The Art of Looking Innocent

The Art of Looking Innocent

🐕 Biscuit

I walked into the kitchen to grab my water bottle and found this.

The Art of Looking Innocent

The Art of Looking Innocent

Third. Time. This. Week. The overturned trash can, the banana peels artfully scattered across my clean floor, the yogurt container licked so clean it could go back in the cabinet. And there in the middle of it all sits Biscuit, looking like butter wouldn’t melt in his mouth.

Look at that face.

The evidence on his nose says otherwise

The evidence on his nose says otherwise

That is the face of a dog who has never done anything wrong in his entire life. That is the face of a dog who is personally offended that I would even suggest he was involved in this chaos. The piece of evidence literally stuck to his nose?

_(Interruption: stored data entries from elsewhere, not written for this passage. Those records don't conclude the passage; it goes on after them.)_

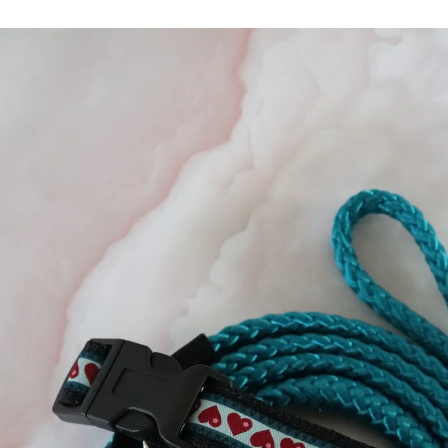
Ga direct naar
productinformatie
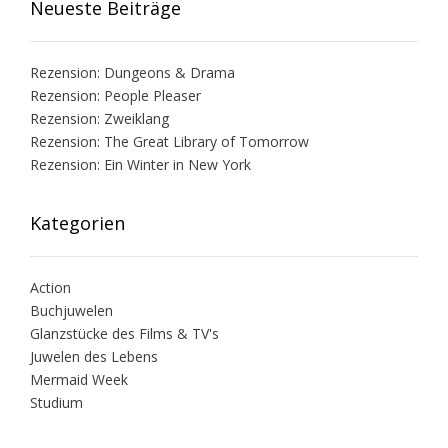
Neueste Beiträge
Rezension: Dungeons & Drama
Rezension: People Pleaser
Rezension: Zweiklang
Rezension: The Great Library of Tomorrow
Rezension: Ein Winter in New York
Kategorien
Action
Buchjuwelen
Glanzstücke des Films & TV's
Juwelen des Lebens
Mermaid Week
Studium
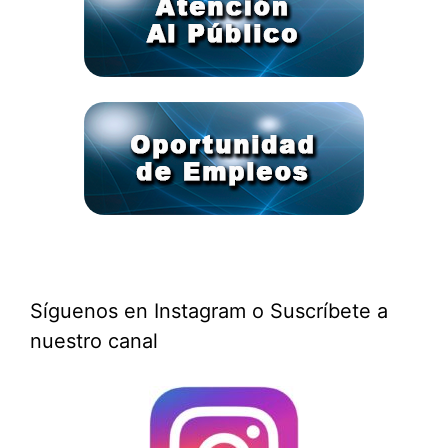
Síguenos en Instagram o Suscríbete a
nuestro canal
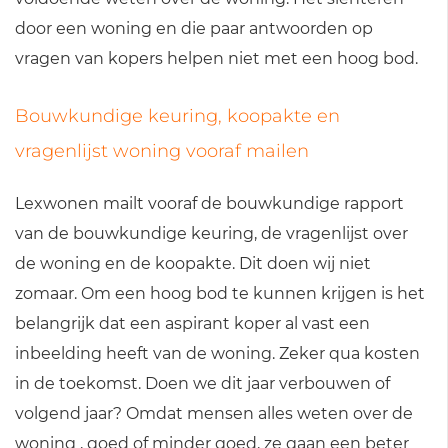
door een woning en die paar antwoorden op
vragen van kopers helpen niet met een hoog bod.
Bouwkundige keuring, koopakte en
vragenlijst woning vooraf mailen
Lexwonen mailt vooraf de bouwkundige rapport
van de bouwkundige keuring, de vragenlijst over
de woning en de koopakte. Dit doen wij niet
zomaar. Om een hoog bod te kunnen krijgen is het
belangrijk dat een aspirant koper al vast een
inbeelding heeft van de woning. Zeker qua kosten
in de toekomst. Doen we dit jaar verbouwen of
volgend jaar? Omdat mensen alles weten over de
woning , goed of minder goed, ze gaan een beter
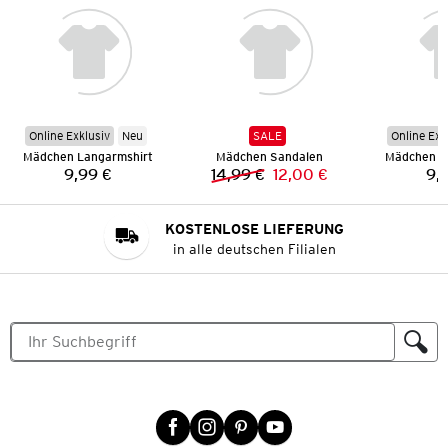
Online Exklusiv
Neu
SALE
Online Exk
Mädchen Langarmshirt
Mädchen Sandalen
Mädchen L
9,99 €
14,99 €
12,00 €
9,
Preis:
Vorheriger Preis:
Neuer Preis:
KOSTENLOSE LIEFERUNG
in alle deutschen Filialen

Circumstantial at best.

The full crime scene

The full crime scene

This is what I sent Marcus at work with the caption ‘YOUR DOG.’ He replied with three crying-laughing emojis and ‘But look how cute he is!’ I can’t even argue. Sixty-seven dollars at Petco for a ‘dog-proof’ trash can and this golden menace treats it like a puzzle box. The man at the store said it was foolproof. Clearly he never met our fool.

I cleaned it up. Again. Biscuit supervised from his bed, tail wagging, probably already planning tomorrow’s heist. At least he’s consistent. Can’t fault a guy for having hobbies.